Know your identities/relationships. When putting together a bitwise construction, stop and consider whether there is a more direct way to accomplish the same thing, e.g.

    b = a | 0                   // this is no op!
    b = a ^ -1                  // more clearly written as b = ~a
    b = ~a + 1                  // more clearly written as b = -a
    b = (1U << 31) - 1          // INT_MAX from <limits.h>
    b = INT_MIN >> 31           // This is -1!

At first you may find yourself using a longer expression than needed, but reviewing in a later pass, you can spot these issues and make them more concise. The goal is eventually to go straight to the most direct expressions from the beginning.

Frequently Asked Questions

I'm getting the error warning: left shift count >= width of type. What does this mean?

Code such as this will produce that warning:

long val = 1 << 32;

An integer constant defaults to type int, so shifting a 32-bit int by 32 positions would effectively shift off all the bits, and thus the compiler warns about it. Assigning the result to a variable of type long (64 bits) doesn't help; you have to start with a 64-bit value if you intend to compute a 64-bit result. Read the next question!

What bitwidth and signedness does a numeric integer constant have?

An integer literal is a signed int by default. Suffixes can be added to the constant to dictate its type. A suffix of L indicates the type is long and U (either by itself or with L) indicates it is unsigned. E.g. 1UL means a literal 1 that is an unsigned long.

What are the rules for integer promotion in C?

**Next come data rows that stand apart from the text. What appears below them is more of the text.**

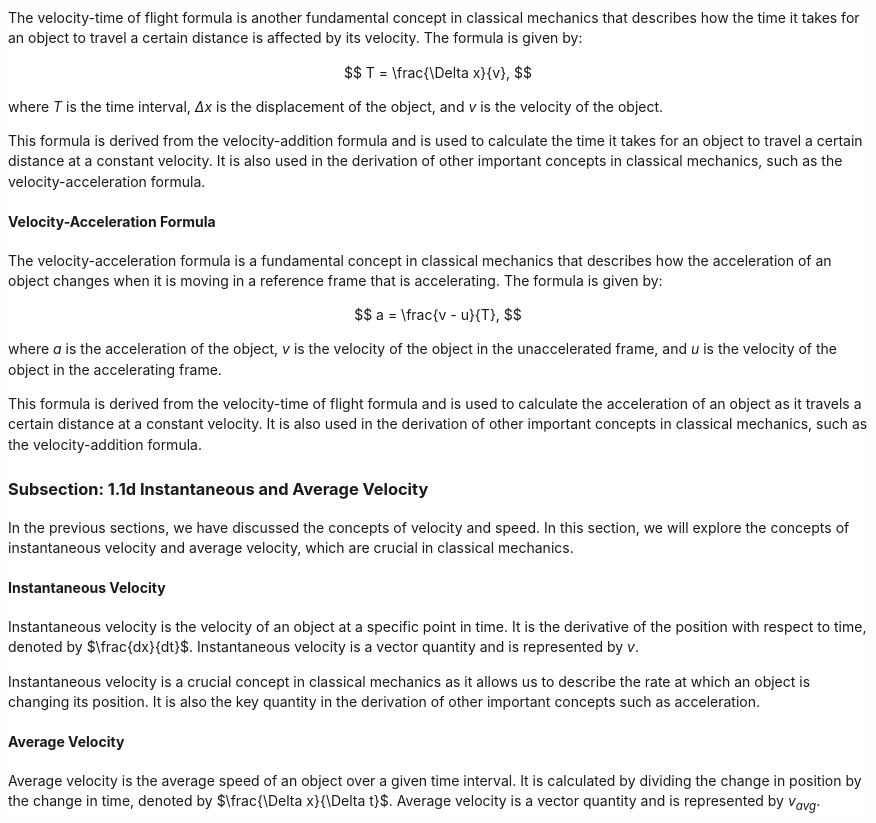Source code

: The velocity-time of flight formula is another fundamental concept in classical mechanics that describes how the time it takes for an object to travel a certain distance is affected by its velocity. The formula is given by:

$$
T = \frac{\Delta x}{v},
$$

where $T$ is the time interval, $\Delta x$ is the displacement of the object, and $v$ is the velocity of the object.

This formula is derived from the velocity-addition formula and is used to calculate the time it takes for an object to travel a certain distance at a constant velocity. It is also used in the derivation of other important concepts in classical mechanics, such as the velocity-acceleration formula.

#### Velocity-Acceleration Formula

The velocity-acceleration formula is a fundamental concept in classical mechanics that describes how the acceleration of an object changes when it is moving in a reference frame that is accelerating. The formula is given by:

$$
a = \frac{v - u}{T},
$$

where $a$ is the acceleration of the object, $v$ is the velocity of the object in the unaccelerated frame, and $u$ is the velocity of the object in the accelerating frame.

This formula is derived from the velocity-time of flight formula and is used to calculate the acceleration of an object as it travels a certain distance at a constant velocity. It is also used in the derivation of other important concepts in classical mechanics, such as the velocity-addition formula.





### Subsection: 1.1d Instantaneous and Average Velocity

In the previous sections, we have discussed the concepts of velocity and speed. In this section, we will explore the concepts of instantaneous velocity and average velocity, which are crucial in classical mechanics.

#### Instantaneous Velocity

Instantaneous velocity is the velocity of an object at a specific point in time. It is the derivative of the position with respect to time, denoted by $\frac{dx}{dt}$. Instantaneous velocity is a vector quantity and is represented by $v$.

Instantaneous velocity is a crucial concept in classical mechanics as it allows us to describe the rate at which an object is changing its position. It is also the key quantity in the derivation of other important concepts such as acceleration.

#### Average Velocity

Average velocity is the average speed of an object over a given time interval. It is calculated by dividing the change in position by the change in time, denoted by $\frac{\Delta x}{\Delta t}$. Average velocity is a vector quantity and is represented by $v_{avg}$.
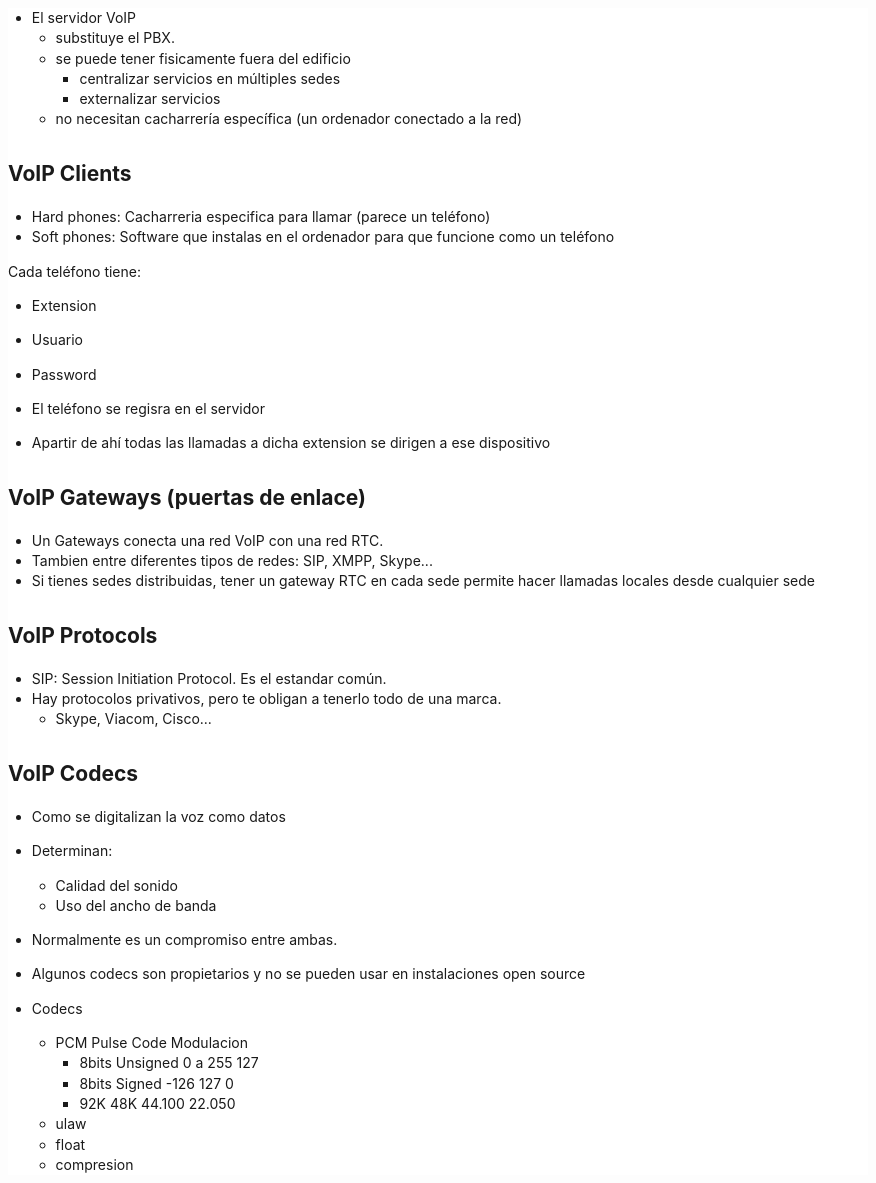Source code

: - El servidor VoIP
	- substituye el PBX.
	- se puede tener fisicamente fuera del edificio
		- centralizar servicios en múltiples sedes
		- externalizar servicios
	- no necesitan cacharrería específica (un ordenador conectado a la red)

## VoIP Clients

- Hard phones: Cacharreria especifica para llamar (parece un teléfono)
- Soft phones: Software que instalas en el ordenador para que funcione como un teléfono

Cada teléfono tiene:

- Extension
- Usuario
- Password

- El teléfono se regisra en el servidor
- Apartir de ahí todas las llamadas a dicha extension se dirigen a ese dispositivo


## VoIP Gateways (puertas de enlace)

- Un Gateways conecta una red VoIP con una red RTC.
- Tambien entre diferentes tipos de redes: SIP, XMPP, Skype...
- Si tienes sedes distribuidas, tener un gateway RTC en cada sede permite hacer llamadas locales desde cualquier sede

## VoIP Protocols

- SIP: Session Initiation Protocol. Es el estandar común.
- Hay protocolos privativos, pero te obligan a tenerlo todo de una marca.
	- Skype, Viacom, Cisco...


## VoIP Codecs

- Como se digitalizan la voz como datos
- Determinan:
	- Calidad del sonido
	- Uso del ancho de banda
- Normalmente es un compromiso entre ambas.
- Algunos codecs son propietarios y no se pueden usar en instalaciones open source

- Codecs
	- PCM Pulse Code Modulacion
		- 8bits Unsigned 0 a 255  127
		- 8bits Signed -126 127 0
		- 92K 48K 44.100 22.050
	- ulaw
	- float
	- compresion

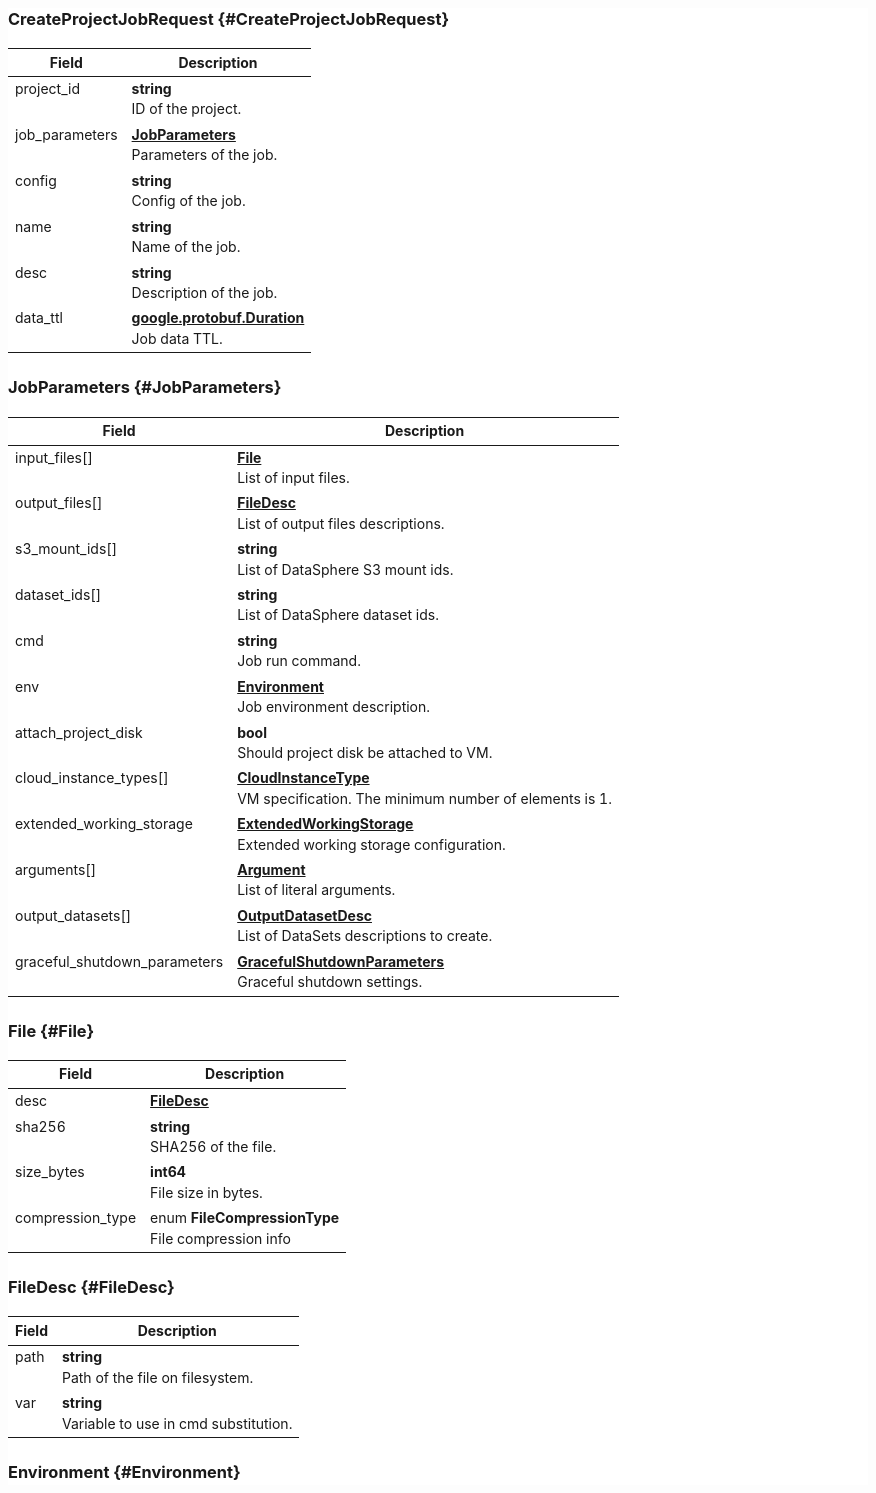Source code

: ### CreateProjectJobRequest {#CreateProjectJobRequest}

Field | Description
--- | ---
project_id | **string**<br>ID of the project. 
job_parameters | **[JobParameters](#JobParameters)**<br>Parameters of the job. 
config | **string**<br>Config of the job. 
name | **string**<br>Name of the job. 
desc | **string**<br>Description of the job. 
data_ttl | **[google.protobuf.Duration](https://developers.google.com/protocol-buffers/docs/reference/csharp/class/google/protobuf/well-known-types/duration)**<br>Job data TTL. 


### JobParameters {#JobParameters}

Field | Description
--- | ---
input_files[] | **[File](#File)**<br>List of input files. 
output_files[] | **[FileDesc](#FileDesc)**<br>List of output files descriptions. 
s3_mount_ids[] | **string**<br>List of DataSphere S3 mount ids. 
dataset_ids[] | **string**<br>List of DataSphere dataset ids. 
cmd | **string**<br>Job run command. 
env | **[Environment](#Environment)**<br>Job environment description. 
attach_project_disk | **bool**<br>Should project disk be attached to VM. 
cloud_instance_types[] | **[CloudInstanceType](#CloudInstanceType)**<br>VM specification. The minimum number of elements is 1.
extended_working_storage | **[ExtendedWorkingStorage](#ExtendedWorkingStorage)**<br>Extended working storage configuration. 
arguments[] | **[Argument](#Argument)**<br>List of literal arguments. 
output_datasets[] | **[OutputDatasetDesc](#OutputDatasetDesc)**<br>List of DataSets descriptions to create. 
graceful_shutdown_parameters | **[GracefulShutdownParameters](#GracefulShutdownParameters)**<br>Graceful shutdown settings. 


### File {#File}

Field | Description
--- | ---
desc | **[FileDesc](#FileDesc)**<br> 
sha256 | **string**<br>SHA256 of the file. 
size_bytes | **int64**<br>File size in bytes. 
compression_type | enum **FileCompressionType**<br>File compression info 


### FileDesc {#FileDesc}

Field | Description
--- | ---
path | **string**<br>Path of the file on filesystem. 
var | **string**<br>Variable to use in cmd substitution. 


### Environment {#Environment}
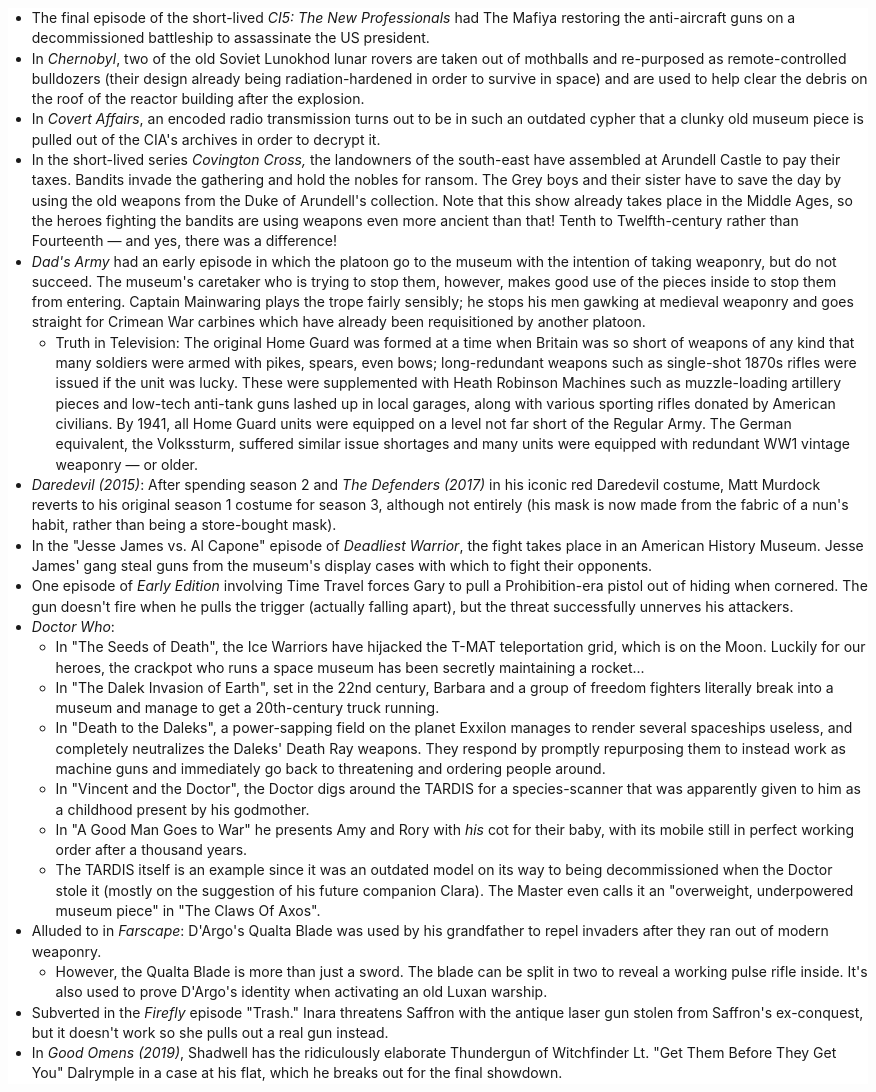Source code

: -   The final episode of the short-lived _CI5: The New Professionals_ had The Mafiya restoring the anti-aircraft guns on a decommissioned battleship to assassinate the US president.
-   In _Chernobyl_, two of the old Soviet Lunokhod lunar rovers are taken out of mothballs and re-purposed as remote-controlled bulldozers (their design already being radiation-hardened in order to survive in space) and are used to help clear the debris on the roof of the reactor building after the explosion.
-   In _Covert Affairs_, an encoded radio transmission turns out to be in such an outdated cypher that a clunky old museum piece is pulled out of the CIA's archives in order to decrypt it.
-   In the short-lived series _Covington Cross,_ the landowners of the south-east have assembled at Arundell Castle to pay their taxes. Bandits invade the gathering and hold the nobles for ransom. The Grey boys and their sister have to save the day by using the old weapons from the Duke of Arundell's collection. Note that this show already takes place in the Middle Ages, so the heroes fighting the bandits are using weapons even more ancient than that! Tenth to Twelfth-century rather than Fourteenth — and yes, there was a difference!
-   _Dad's Army_ had an early episode in which the platoon go to the museum with the intention of taking weaponry, but do not succeed. The museum's caretaker who is trying to stop them, however, makes good use of the pieces inside to stop them from entering. Captain Mainwaring plays the trope fairly sensibly; he stops his men gawking at medieval weaponry and goes straight for Crimean War carbines which have already been requisitioned by another platoon.
    -   Truth in Television: The original Home Guard was formed at a time when Britain was so short of weapons of any kind that many soldiers were armed with pikes, spears, even bows; long-redundant weapons such as single-shot 1870s rifles were issued if the unit was lucky. These were supplemented with Heath Robinson Machines such as muzzle-loading artillery pieces and low-tech anti-tank guns lashed up in local garages, along with various sporting rifles donated by American civilians. By 1941, all Home Guard units were equipped on a level not far short of the Regular Army. The German equivalent, the Volkssturm, suffered similar issue shortages and many units were equipped with redundant WW1 vintage weaponry — or older.
-   _Daredevil (2015)_: After spending season 2 and _The Defenders (2017)_ in his iconic red Daredevil costume, Matt Murdock reverts to his original season 1 costume for season 3, although not entirely (his mask is now made from the fabric of a nun's habit, rather than being a store-bought mask).
-   In the "Jesse James vs. Al Capone" episode of _Deadliest Warrior_, the fight takes place in an American History Museum. Jesse James' gang steal guns from the museum's display cases with which to fight their opponents.
-   One episode of _Early Edition_ involving Time Travel forces Gary to pull a Prohibition-era pistol out of hiding when cornered. The gun doesn't fire when he pulls the trigger (actually falling apart), but the threat successfully unnerves his attackers.
-   _Doctor Who_:
    -   In "The Seeds of Death", the Ice Warriors have hijacked the T-MAT teleportation grid, which is on the Moon. Luckily for our heroes, the crackpot who runs a space museum has been secretly maintaining a rocket...
    -   In "The Dalek Invasion of Earth", set in the 22nd century, Barbara and a group of freedom fighters literally break into a museum and manage to get a 20th-century truck running.
    -   In "Death to the Daleks", a power-sapping field on the planet Exxilon manages to render several spaceships useless, and completely neutralizes the Daleks' Death Ray weapons. They respond by promptly repurposing them to instead work as machine guns and immediately go back to threatening and ordering people around.
    -   In "Vincent and the Doctor", the Doctor digs around the TARDIS for a species-scanner that was apparently given to him as a childhood present by his godmother.
    -   In "A Good Man Goes to War" he presents Amy and Rory with _his_ cot for their baby, with its mobile still in perfect working order after a thousand years.
    -   The TARDIS itself is an example since it was an outdated model on its way to being decommissioned when the Doctor stole it (mostly on the suggestion of his future companion Clara). The Master even calls it an "overweight, underpowered museum piece" in "The Claws Of Axos".
-   Alluded to in _Farscape_: D'Argo's Qualta Blade was used by his grandfather to repel invaders after they ran out of modern weaponry.
    -   However, the Qualta Blade is more than just a sword. The blade can be split in two to reveal a working pulse rifle inside. It's also used to prove D'Argo's identity when activating an old Luxan warship.
-   Subverted in the _Firefly_ episode "Trash." Inara threatens Saffron with the antique laser gun stolen from Saffron's ex-conquest, but it doesn't work so she pulls out a real gun instead.
-   In _Good Omens (2019)_, Shadwell has the ridiculously elaborate Thundergun of Witchfinder Lt. "Get Them Before They Get You" Dalrymple in a case at his flat, which he breaks out for the final showdown.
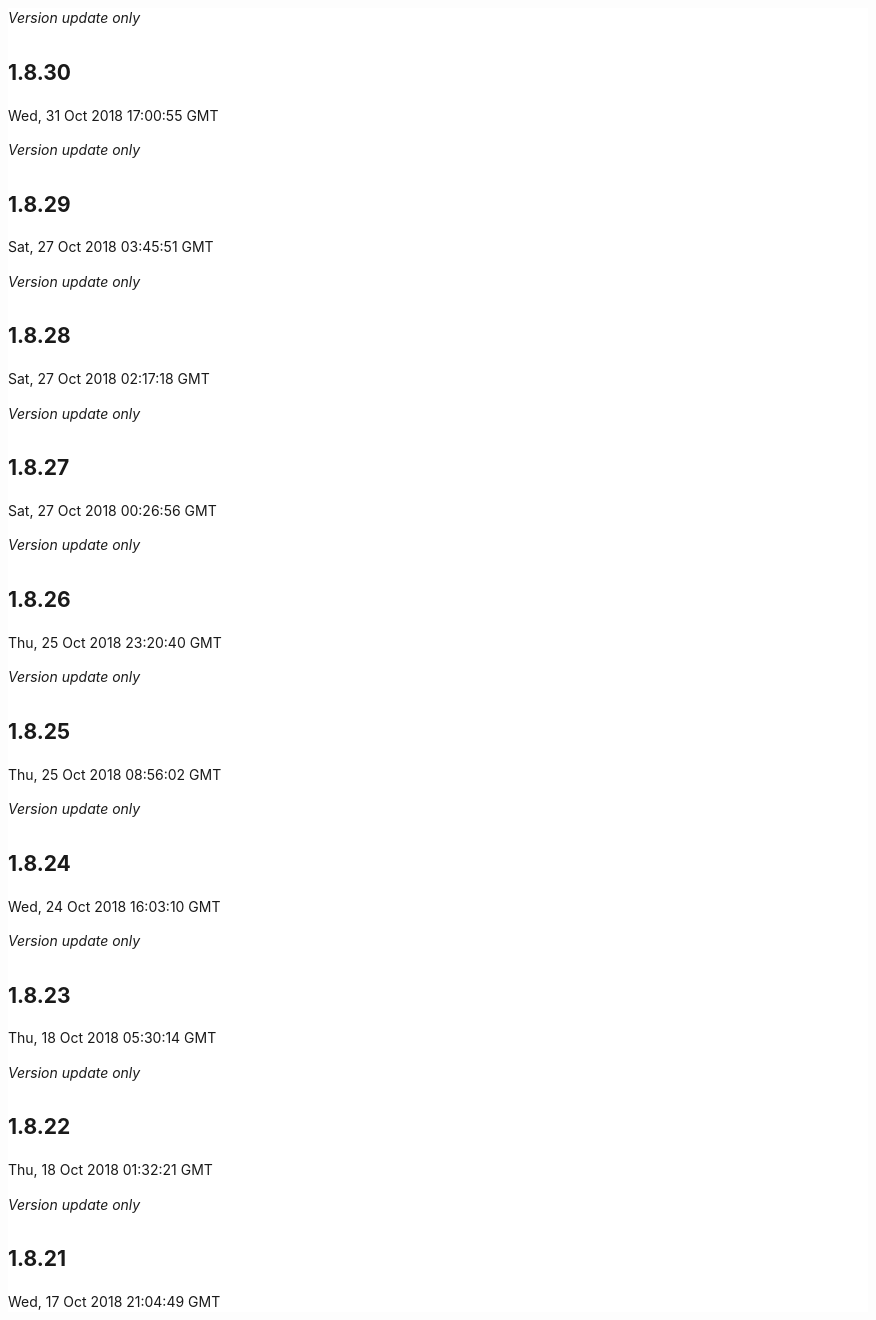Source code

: *Version update only*

## 1.8.30
Wed, 31 Oct 2018 17:00:55 GMT

*Version update only*

## 1.8.29
Sat, 27 Oct 2018 03:45:51 GMT

*Version update only*

## 1.8.28
Sat, 27 Oct 2018 02:17:18 GMT

*Version update only*

## 1.8.27
Sat, 27 Oct 2018 00:26:56 GMT

*Version update only*

## 1.8.26
Thu, 25 Oct 2018 23:20:40 GMT

*Version update only*

## 1.8.25
Thu, 25 Oct 2018 08:56:02 GMT

*Version update only*

## 1.8.24
Wed, 24 Oct 2018 16:03:10 GMT

*Version update only*

## 1.8.23
Thu, 18 Oct 2018 05:30:14 GMT

*Version update only*

## 1.8.22
Thu, 18 Oct 2018 01:32:21 GMT

*Version update only*

## 1.8.21
Wed, 17 Oct 2018 21:04:49 GMT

When assigning from narrower bitwidth (e.g. char, short) to a wider one, the source bytes are copied to the low-order bytes of the destination, and the upper bytes are assigned based on the promotion rules. If the source type was unsigned, the upper bytes of destination are zero-filled. If the source type was signed, its sign bit (the msb) is replicated across the upper bytes of destination (this is called sign extension). It may help to trace through this and confirm for yourself how/why this is value-preserving. If an operation is performed on two operands of mixed type, integer promotion is implicitly applied to the narrower first. It also the case (and a bit surprising, too) that integer promotion is also applied to types narrower than int when an operation is performed on them, even if no other wider type is involved. For example, the bitshift and invert operations promote the operand to an int, so bit-shifting a char will promote to an int before shifting, bit-inverting of a char similarly promotes, and the default result type of these expressions will be int. If the bitwidth of the operand was larger than int, the bitwidth will be unchanged by these promotion rules.